### What you should do
From the entries that follow, copy exactly the lines beginning at the line holding "View on Maps" and continuing through the line holding "Marcus St. John".

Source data
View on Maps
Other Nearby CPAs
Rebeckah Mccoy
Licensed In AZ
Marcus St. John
---
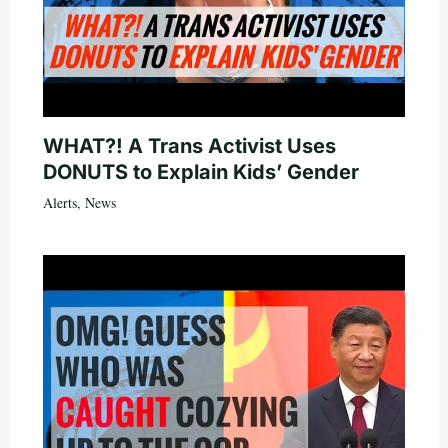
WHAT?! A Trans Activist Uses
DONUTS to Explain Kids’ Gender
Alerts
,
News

### Response to this exercise
View on Maps
Other Nearby CPAs
Rebeckah Mccoy
Licensed In AZ
Marcus St. John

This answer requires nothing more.